[[ The input open ]]
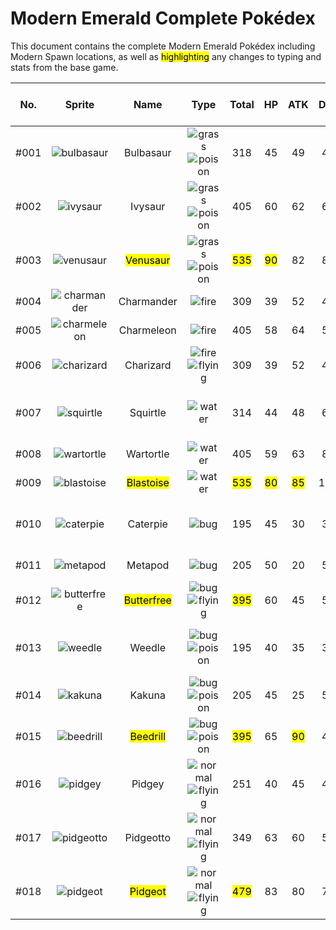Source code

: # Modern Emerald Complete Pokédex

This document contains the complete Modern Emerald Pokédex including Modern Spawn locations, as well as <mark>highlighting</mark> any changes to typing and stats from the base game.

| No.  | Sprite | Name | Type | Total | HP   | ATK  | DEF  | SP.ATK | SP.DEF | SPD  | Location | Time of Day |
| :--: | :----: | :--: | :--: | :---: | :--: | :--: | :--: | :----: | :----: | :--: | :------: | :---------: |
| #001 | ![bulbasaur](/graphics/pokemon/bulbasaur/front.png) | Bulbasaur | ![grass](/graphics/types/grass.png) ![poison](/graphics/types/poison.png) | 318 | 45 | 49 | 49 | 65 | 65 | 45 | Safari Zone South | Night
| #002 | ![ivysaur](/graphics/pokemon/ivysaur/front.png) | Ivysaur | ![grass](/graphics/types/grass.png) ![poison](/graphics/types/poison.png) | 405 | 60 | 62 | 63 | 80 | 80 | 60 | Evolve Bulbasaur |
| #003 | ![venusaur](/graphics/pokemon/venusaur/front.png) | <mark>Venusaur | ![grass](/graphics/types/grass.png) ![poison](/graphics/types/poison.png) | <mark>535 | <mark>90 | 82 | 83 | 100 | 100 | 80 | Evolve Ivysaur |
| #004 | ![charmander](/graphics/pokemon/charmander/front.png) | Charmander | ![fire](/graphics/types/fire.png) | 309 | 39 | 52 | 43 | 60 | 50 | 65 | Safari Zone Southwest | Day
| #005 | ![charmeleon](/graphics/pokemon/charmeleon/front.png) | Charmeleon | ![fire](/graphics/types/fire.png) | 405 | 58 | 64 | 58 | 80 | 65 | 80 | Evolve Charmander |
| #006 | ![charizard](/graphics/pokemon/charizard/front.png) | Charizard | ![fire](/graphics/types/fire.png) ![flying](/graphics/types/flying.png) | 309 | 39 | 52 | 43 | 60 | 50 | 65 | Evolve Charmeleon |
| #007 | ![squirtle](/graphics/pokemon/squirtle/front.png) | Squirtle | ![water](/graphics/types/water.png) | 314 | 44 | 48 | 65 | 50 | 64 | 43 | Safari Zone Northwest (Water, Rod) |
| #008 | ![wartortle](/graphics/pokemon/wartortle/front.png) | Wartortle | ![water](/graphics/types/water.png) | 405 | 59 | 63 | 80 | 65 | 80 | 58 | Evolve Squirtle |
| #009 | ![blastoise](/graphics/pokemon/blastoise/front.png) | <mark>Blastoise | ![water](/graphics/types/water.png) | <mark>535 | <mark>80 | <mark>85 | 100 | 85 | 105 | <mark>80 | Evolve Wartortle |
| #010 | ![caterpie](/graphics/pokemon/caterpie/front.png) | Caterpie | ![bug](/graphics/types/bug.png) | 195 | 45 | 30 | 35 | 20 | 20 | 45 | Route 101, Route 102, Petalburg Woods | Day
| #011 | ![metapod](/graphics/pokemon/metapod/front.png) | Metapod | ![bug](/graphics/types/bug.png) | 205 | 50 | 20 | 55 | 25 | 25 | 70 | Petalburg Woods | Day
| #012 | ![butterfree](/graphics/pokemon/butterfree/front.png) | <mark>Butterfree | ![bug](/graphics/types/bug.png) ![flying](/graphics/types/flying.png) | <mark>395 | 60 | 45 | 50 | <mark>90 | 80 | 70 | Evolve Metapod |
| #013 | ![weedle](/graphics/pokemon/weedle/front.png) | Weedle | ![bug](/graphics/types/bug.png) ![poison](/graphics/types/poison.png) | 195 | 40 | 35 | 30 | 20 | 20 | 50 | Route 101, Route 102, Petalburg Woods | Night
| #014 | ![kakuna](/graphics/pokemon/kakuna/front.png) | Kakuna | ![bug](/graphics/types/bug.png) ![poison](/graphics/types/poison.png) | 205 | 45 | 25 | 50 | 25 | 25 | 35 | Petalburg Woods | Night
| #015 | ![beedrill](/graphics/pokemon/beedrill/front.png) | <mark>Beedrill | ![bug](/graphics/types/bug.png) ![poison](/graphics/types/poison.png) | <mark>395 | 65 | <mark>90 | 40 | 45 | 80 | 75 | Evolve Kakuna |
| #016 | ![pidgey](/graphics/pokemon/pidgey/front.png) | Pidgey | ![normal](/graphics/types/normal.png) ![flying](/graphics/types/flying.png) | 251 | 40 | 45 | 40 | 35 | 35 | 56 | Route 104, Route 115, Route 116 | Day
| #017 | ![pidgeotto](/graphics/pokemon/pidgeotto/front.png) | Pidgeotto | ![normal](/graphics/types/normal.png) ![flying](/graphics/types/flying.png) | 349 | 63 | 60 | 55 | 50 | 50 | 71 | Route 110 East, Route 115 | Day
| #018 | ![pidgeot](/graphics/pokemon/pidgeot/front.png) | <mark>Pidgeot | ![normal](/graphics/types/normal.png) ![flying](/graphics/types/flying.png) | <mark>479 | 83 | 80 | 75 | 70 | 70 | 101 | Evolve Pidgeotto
[[ The input closed ]]
• Exercise prompt: Pictures in the listing above must be skipped; everything else should be copied exactly.

• Task answer:
Source code

: # Modern Emerald Complete Pokédex

This document contains the complete Modern Emerald Pokédex including Modern Spawn locations, as well as <mark>highlighting</mark> any changes to typing and stats from the base game.

| No.  | Sprite | Name | Type | Total | HP   | ATK  | DEF  | SP.ATK | SP.DEF | SPD  | Location | Time of Day |
| :--: | :----: | :--: | :--: | :---: | :--: | :--: | :--: | :----: | :----: | :--: | :------: | :---------: |
| #001 | ![bulbasaur](/graphics/pokemon/bulbasaur/front.png) | Bulbasaur | ![grass](/graphics/types/grass.png) ![poison](/graphics/types/poison.png) | 318 | 45 | 49 | 49 | 65 | 65 | 45 | Safari Zone South | Night
| #002 | ![ivysaur](/graphics/pokemon/ivysaur/front.png) | Ivysaur | ![grass](/graphics/types/grass.png) ![poison](/graphics/types/poison.png) | 405 | 60 | 62 | 63 | 80 | 80 | 60 | Evolve Bulbasaur |
| #003 | ![venusaur](/graphics/pokemon/venusaur/front.png) | <mark>Venusaur | ![grass](/graphics/types/grass.png) ![poison](/graphics/types/poison.png) | <mark>535 | <mark>90 | 82 | 83 | 100 | 100 | 80 | Evolve Ivysaur |
| #004 | ![charmander](/graphics/pokemon/charmander/front.png) | Charmander | ![fire](/graphics/types/fire.png) | 309 | 39 | 52 | 43 | 60 | 50 | 65 | Safari Zone Southwest | Day
| #005 | ![charmeleon](/graphics/pokemon/charmeleon/front.png) | Charmeleon | ![fire](/graphics/types/fire.png) | 405 | 58 | 64 | 58 | 80 | 65 | 80 | Evolve Charmander |
| #006 | ![charizard](/graphics/pokemon/charizard/front.png) | Charizard | ![fire](/graphics/types/fire.png) ![flying](/graphics/types/flying.png) | 309 | 39 | 52 | 43 | 60 | 50 | 65 | Evolve Charmeleon |
| #007 | ![squirtle](/graphics/pokemon/squirtle/front.png) | Squirtle | ![water](/graphics/types/water.png) | 314 | 44 | 48 | 65 | 50 | 64 | 43 | Safari Zone Northwest (Water, Rod) |
| #008 | ![wartortle](/graphics/pokemon/wartortle/front.png) | Wartortle | ![water](/graphics/types/water.png) | 405 | 59 | 63 | 80 | 65 | 80 | 58 | Evolve Squirtle |
| #009 | ![blastoise](/graphics/pokemon/blastoise/front.png) | <mark>Blastoise | ![water](/graphics/types/water.png) | <mark>535 | <mark>80 | <mark>85 | 100 | 85 | 105 | <mark>80 | Evolve Wartortle |
| #010 | ![caterpie](/graphics/pokemon/caterpie/front.png) | Caterpie | ![bug](/graphics/types/bug.png) | 195 | 45 | 30 | 35 | 20 | 20 | 45 | Route 101, Route 102, Petalburg Woods | Day
| #011 | ![metapod](/graphics/pokemon/metapod/front.png) | Metapod | ![bug](/graphics/types/bug.png) | 205 | 50 | 20 | 55 | 25 | 25 | 70 | Petalburg Woods | Day
| #012 | ![butterfree](/graphics/pokemon/butterfree/front.png) | <mark>Butterfree | ![bug](/graphics/types/bug.png) ![flying](/graphics/types/flying.png) | <mark>395 | 60 | 45 | 50 | <mark>90 | 80 | 70 | Evolve Metapod |
| #013 | ![weedle](/graphics/pokemon/weedle/front.png) | Weedle | ![bug](/graphics/types/bug.png) ![poison](/graphics/types/poison.png) | 195 | 40 | 35 | 30 | 20 | 20 | 50 | Route 101, Route 102, Petalburg Woods | Night
| #014 | ![kakuna](/graphics/pokemon/kakuna/front.png) | Kakuna | ![bug](/graphics/types/bug.png) ![poison](/graphics/types/poison.png) | 205 | 45 | 25 | 50 | 25 | 25 | 35 | Petalburg Woods | Night
| #015 | ![beedrill](/graphics/pokemon/beedrill/front.png) | <mark>Beedrill | ![bug](/graphics/types/bug.png) ![poison](/graphics/types/poison.png) | <mark>395 | 65 | <mark>90 | 40 | 45 | 80 | 75 | Evolve Kakuna |
| #016 | ![pidgey](/graphics/pokemon/pidgey/front.png) | Pidgey | ![normal](/graphics/types/normal.png) ![flying](/graphics/types/flying.png) | 251 | 40 | 45 | 40 | 35 | 35 | 56 | Route 104, Route 115, Route 116 | Day
| #017 | ![pidgeotto](/graphics/pokemon/pidgeotto/front.png) | Pidgeotto | ![normal](/graphics/types/normal.png) ![flying](/graphics/types/flying.png) | 349 | 63 | 60 | 55 | 50 | 50 | 71 | Route 110 East, Route 115 | Day
| #018 | ![pidgeot](/graphics/pokemon/pidgeot/front.png) | <mark>Pidgeot | ![normal](/graphics/types/normal.png) ![flying](/graphics/types/flying.png) | <mark>479 | 83 | 80 | 75 | 70 | 70 | 101 | Evolve Pidgeotto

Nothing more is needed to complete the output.